In the field of organization, any reform of bureaucracy must be skeptical about solutions that entail new bureaucracy. Such solutions tend not to solve old problems but rather just multiply and worsen them. Behind a front of modernity, such new bodies just waste resources and end up multiplying the old defects of the Administration. The reform of business formalities has been no exception, as shown by the high cost and almost zero results achieved by initiatives in this field, especially the SLNE, with its PAIT network and its CIRCE computer system. Future reforms should focus on reforming existing procedures and bodies without creating new bodies or taking on new functions, however modern these might seem.
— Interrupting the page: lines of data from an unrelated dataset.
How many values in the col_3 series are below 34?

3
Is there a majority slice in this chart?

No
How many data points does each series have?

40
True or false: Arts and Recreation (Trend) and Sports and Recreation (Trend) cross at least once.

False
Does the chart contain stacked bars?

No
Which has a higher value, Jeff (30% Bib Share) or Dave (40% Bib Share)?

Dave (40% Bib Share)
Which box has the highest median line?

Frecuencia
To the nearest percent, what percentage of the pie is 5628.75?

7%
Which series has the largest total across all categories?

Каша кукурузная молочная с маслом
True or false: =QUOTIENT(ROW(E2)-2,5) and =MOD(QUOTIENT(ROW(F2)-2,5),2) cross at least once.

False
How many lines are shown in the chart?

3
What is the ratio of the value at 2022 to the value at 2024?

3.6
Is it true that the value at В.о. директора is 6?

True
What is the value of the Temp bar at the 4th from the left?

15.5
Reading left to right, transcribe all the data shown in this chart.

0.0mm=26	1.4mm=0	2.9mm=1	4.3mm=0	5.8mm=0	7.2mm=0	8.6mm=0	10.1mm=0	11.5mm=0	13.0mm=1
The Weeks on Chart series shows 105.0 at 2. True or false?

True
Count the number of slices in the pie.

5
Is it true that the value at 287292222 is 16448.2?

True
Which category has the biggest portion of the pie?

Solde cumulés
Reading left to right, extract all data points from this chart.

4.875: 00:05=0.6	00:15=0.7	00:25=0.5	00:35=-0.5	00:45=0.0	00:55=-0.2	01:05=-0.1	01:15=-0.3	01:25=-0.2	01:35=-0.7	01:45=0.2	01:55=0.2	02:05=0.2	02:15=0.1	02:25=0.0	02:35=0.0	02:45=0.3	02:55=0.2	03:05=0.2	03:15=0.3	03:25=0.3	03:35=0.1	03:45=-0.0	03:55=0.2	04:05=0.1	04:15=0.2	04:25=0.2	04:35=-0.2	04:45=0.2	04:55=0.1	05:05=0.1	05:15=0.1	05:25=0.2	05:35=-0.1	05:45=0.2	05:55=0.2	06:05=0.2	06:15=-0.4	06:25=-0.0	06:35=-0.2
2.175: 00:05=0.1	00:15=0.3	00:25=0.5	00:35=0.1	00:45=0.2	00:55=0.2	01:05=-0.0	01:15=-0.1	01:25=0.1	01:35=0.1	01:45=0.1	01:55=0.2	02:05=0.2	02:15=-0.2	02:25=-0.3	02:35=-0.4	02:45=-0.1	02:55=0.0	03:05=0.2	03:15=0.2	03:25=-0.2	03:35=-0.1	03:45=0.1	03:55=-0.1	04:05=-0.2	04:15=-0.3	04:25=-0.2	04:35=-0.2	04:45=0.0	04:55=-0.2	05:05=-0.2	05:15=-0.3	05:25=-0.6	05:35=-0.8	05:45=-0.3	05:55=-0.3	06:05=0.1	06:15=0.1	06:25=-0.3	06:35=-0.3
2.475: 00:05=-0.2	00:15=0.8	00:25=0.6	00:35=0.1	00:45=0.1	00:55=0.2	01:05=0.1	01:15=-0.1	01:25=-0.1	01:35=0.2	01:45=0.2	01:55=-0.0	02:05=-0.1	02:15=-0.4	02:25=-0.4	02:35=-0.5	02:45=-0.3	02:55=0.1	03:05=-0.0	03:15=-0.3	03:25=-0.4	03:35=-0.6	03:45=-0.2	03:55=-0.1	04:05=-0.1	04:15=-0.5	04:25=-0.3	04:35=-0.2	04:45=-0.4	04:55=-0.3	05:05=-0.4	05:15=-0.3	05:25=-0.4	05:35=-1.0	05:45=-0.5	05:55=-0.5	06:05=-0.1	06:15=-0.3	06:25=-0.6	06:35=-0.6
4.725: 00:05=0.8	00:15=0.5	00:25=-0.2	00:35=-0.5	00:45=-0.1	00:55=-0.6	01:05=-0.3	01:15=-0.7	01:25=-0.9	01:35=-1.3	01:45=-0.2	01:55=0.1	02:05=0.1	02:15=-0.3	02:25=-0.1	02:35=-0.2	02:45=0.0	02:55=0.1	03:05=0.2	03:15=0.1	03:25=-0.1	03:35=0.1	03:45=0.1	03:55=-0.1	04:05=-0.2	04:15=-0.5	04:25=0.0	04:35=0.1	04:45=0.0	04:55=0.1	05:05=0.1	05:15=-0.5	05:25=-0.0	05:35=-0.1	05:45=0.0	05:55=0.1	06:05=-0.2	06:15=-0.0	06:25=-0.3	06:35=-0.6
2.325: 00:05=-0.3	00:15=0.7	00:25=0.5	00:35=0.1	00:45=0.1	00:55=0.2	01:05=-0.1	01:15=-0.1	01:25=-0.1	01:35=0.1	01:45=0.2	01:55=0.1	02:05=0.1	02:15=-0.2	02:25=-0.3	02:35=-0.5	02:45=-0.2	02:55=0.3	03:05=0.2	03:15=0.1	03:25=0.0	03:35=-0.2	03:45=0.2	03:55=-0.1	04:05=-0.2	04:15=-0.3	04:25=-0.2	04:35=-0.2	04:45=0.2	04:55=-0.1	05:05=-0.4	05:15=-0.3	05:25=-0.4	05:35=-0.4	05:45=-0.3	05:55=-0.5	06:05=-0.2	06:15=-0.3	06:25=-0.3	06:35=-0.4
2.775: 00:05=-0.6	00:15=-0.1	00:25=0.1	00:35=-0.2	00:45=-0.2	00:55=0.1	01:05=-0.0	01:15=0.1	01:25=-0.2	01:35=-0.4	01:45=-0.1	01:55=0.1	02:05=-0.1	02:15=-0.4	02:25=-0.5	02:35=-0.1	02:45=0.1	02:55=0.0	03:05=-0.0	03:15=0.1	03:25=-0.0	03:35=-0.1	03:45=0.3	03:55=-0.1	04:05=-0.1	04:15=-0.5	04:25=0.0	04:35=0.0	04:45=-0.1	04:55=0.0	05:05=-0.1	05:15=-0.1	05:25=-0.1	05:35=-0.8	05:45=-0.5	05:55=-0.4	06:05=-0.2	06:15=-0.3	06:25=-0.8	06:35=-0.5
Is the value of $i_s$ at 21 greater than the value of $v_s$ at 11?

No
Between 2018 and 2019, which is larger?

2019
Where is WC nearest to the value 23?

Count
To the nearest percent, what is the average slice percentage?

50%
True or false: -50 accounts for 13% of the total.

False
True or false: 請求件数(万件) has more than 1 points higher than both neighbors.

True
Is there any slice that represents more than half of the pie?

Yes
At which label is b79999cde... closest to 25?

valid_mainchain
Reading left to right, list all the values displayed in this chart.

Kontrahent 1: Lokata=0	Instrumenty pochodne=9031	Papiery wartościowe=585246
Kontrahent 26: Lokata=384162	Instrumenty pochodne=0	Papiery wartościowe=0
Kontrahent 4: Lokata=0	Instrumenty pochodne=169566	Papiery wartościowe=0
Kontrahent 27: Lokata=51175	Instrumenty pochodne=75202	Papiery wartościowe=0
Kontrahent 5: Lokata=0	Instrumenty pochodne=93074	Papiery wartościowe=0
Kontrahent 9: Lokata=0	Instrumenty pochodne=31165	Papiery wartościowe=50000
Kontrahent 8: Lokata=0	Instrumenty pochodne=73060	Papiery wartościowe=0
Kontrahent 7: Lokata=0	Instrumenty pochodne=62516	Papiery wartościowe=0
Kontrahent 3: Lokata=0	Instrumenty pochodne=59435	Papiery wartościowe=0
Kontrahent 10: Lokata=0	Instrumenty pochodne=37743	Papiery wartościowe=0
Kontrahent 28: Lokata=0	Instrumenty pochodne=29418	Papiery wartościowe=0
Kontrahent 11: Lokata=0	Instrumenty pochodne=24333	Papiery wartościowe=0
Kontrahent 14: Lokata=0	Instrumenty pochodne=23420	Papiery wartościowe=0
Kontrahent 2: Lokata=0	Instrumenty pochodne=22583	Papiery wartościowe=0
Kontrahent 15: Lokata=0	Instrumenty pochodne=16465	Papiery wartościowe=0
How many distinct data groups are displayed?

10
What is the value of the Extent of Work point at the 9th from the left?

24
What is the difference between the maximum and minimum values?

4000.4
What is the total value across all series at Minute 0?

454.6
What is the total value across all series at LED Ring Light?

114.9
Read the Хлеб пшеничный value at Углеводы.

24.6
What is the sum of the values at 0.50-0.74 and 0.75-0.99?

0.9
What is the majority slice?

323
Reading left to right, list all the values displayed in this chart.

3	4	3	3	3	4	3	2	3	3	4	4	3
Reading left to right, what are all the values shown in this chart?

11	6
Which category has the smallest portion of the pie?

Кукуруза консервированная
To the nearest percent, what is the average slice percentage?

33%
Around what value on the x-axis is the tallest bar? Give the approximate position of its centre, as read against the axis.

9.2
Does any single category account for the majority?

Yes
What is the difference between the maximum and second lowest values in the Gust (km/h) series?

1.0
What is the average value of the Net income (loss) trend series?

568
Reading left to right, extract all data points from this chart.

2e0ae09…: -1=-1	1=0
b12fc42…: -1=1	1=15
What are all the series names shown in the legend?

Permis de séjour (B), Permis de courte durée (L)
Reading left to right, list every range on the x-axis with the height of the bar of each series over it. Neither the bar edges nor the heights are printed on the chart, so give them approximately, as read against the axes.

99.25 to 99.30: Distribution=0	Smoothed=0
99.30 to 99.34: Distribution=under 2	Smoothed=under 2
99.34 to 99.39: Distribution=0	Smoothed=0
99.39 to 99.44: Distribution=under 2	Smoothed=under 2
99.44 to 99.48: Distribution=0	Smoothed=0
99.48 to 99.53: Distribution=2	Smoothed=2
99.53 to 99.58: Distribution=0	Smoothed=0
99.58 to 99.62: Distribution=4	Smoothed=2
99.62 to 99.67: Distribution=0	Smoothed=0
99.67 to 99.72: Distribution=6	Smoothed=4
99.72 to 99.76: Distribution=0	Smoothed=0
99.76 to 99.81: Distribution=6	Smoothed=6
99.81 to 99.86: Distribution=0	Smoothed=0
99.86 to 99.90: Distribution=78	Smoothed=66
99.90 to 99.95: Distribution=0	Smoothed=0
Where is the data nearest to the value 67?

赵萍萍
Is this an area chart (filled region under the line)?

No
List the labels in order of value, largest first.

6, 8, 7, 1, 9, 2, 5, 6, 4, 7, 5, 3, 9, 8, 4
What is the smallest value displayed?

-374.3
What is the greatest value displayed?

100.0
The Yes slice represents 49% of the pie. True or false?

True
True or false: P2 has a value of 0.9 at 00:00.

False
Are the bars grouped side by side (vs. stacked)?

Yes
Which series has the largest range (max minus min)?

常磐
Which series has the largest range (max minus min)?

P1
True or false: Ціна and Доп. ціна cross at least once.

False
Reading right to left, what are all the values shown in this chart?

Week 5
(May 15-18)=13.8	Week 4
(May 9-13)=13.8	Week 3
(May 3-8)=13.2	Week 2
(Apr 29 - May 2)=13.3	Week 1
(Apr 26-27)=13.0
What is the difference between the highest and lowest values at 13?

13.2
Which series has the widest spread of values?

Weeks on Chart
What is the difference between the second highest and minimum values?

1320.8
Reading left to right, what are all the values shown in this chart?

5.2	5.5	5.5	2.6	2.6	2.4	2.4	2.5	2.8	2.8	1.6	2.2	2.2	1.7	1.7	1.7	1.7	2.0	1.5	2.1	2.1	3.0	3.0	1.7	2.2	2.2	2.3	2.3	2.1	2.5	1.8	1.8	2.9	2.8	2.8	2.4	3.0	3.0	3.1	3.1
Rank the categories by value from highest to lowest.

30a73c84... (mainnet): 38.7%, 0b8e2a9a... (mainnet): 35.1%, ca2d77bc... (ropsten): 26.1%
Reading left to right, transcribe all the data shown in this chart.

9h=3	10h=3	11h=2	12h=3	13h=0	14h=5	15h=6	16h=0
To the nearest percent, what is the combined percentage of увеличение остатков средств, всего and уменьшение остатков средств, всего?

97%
On the other hand, the key to reforming the Administration is to exploit aspects in which it complements private initiative, especially in the development of competitive “one-stop-shops”. The modernization of the Spanish Tax agency procedures can serve, if not as a model, at least as an indicator as to the right direction for combining public and private initiatives, to take advantage of their respective comparative advantages. This way, the Administration only has to draw up standards and rules for communication while private agents, relying on market incentives, develop multiple systems for the relationships between public bodies and end users. Some private agents can eventually end up functioning like “one-stop-shops” but in a regime of competition which will create powerful incentives to organize themselves efficiently and to provide useful services.

In summary, reforms to simplify initial business formalization (especially to incorporate new companies) incur huge costs but maintain unnecessary formalities and, above all, they disregard the need for business registers to provide sound evidence for future judicial and administrative decisions. A more ambitious strategy is needed, one which will aim to improve institutional efficiency, to identify and eliminate obsolete formalities and to ensure register reliability. Such reliability is essential if registers are to efficiently perform their social function, that of reducing total transaction costs for companies. This strategy should be adopted in collaboration with private facilitating services providing entrepreneurs with advice and assistance in formalities. Any services requiring independence on the part of the decision-maker should be kept in the public arena while others can benefit from the comparative advantages of private initiative.

Article published at Foment del Treball Nacional, 2011(1), no. 2132, 30-33. It summarizes some of the arguments in Benito Arruñada,  Formalización de empresas: Costes frente a eficiencia institucional, Thomson Reuters, Cizur Menor, 2010.


[1] Friedrich A. von Hayek, Law, Legislation, and Liberty: A New Statement of the Liberal Principles of Justice and Political Economy (vol. 3, The Political Order of a Free People), Routledge & Kegan Paul, Londres, 1982, p. 44.